Brief: The expected output is the complete data, reproduced exactly.

==== Data for processing

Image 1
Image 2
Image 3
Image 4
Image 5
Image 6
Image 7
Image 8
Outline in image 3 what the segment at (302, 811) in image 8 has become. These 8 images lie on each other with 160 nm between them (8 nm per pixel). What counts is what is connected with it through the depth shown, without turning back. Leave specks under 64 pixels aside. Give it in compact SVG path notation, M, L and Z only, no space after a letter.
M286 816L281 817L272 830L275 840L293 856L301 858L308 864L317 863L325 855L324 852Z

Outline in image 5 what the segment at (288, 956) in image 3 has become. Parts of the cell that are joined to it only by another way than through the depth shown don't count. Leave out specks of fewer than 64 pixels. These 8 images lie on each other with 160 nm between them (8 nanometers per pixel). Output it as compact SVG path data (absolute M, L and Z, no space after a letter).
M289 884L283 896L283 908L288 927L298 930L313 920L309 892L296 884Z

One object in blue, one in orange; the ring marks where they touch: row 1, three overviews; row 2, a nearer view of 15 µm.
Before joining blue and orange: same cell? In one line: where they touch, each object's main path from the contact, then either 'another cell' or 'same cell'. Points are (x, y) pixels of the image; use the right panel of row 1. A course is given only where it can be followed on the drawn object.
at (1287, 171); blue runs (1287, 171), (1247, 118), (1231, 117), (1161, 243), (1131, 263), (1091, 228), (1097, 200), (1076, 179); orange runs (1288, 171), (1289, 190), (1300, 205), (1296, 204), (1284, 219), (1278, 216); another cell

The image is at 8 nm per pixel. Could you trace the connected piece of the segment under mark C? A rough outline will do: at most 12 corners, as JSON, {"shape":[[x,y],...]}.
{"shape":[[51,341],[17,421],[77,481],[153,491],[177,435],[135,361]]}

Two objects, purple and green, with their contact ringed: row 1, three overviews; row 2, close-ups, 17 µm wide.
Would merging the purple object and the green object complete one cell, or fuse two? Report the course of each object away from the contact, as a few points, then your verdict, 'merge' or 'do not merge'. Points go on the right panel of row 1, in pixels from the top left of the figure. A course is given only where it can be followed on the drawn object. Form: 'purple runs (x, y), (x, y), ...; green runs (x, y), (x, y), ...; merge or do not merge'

========

Solved exercise:
Image 1
Image 2
Image 3
Image 4
Image 5
Image 6
Image 7
Image 8
Outline in image 3 what the segment at (302, 811) in image 8 has become. These 8 images lie on each other with 160 nm between them (8 nm per pixel). What counts is what is connected with it through the depth shown, without turning back. Leave specks under 64 pixels aside. Give it in compact SVG path notation, M, L and Z only, no space after a letter.
M286 816L281 817L272 830L275 840L293 856L301 858L308 864L317 863L325 855L324 852Z

Outline in image 5 what the segment at (288, 956) in image 3 has become. Parts of the cell that are joined to it only by another way than through the depth shown don't count. Leave out specks of fewer than 64 pixels. These 8 images lie on each other with 160 nm between them (8 nanometers per pixel). Output it as compact SVG path data (absolute M, L and Z, no space after a letter).
M289 884L283 896L283 908L288 927L298 930L313 920L309 892L296 884Z

One object in blue, one in orange; the ring marks where they touch: row 1, three overviews; row 2, a nearer view of 15 µm.
Before joining blue and orange: same cell? In one line: where they touch, each object's main path from the contact, then either 'another cell' or 'same cell'. Points are (x, y) pixels of the image; use the right panel of row 1. A course is given only where it can be followed on the drawn object.
at (1287, 171); blue runs (1287, 171), (1247, 118), (1231, 117), (1161, 243), (1131, 263), (1091, 228), (1097, 200), (1076, 179); orange runs (1288, 171), (1289, 190), (1300, 205), (1296, 204), (1284, 219), (1278, 216); another cell

The image is at 8 nm per pixel. Could you trace the connected piece of the segment under mark C? A rough outline will do: at most 12 corners, as JSON, {"shape":[[x,y],...]}.
{"shape":[[51,341],[17,421],[77,481],[153,491],[177,435],[135,361]]}

Two objects, purple and green, with their contact ringed: row 1, three overviews; row 2, close-ups, 17 µm wide.
Would merging the purple object and the green object complete one cell, or fuse two? Report the course of each object away from the contact, as a few points, then your verdict, 'merge' or 'do not merge'. Points go on the right panel of row 1, in pixels from the top left of the figure. A course is given only where it can be followed on the drawn object. Form: 'purple runs (x, y), (x, y), ...; green runs (x, y), (x, y), ...; merge or do not merge'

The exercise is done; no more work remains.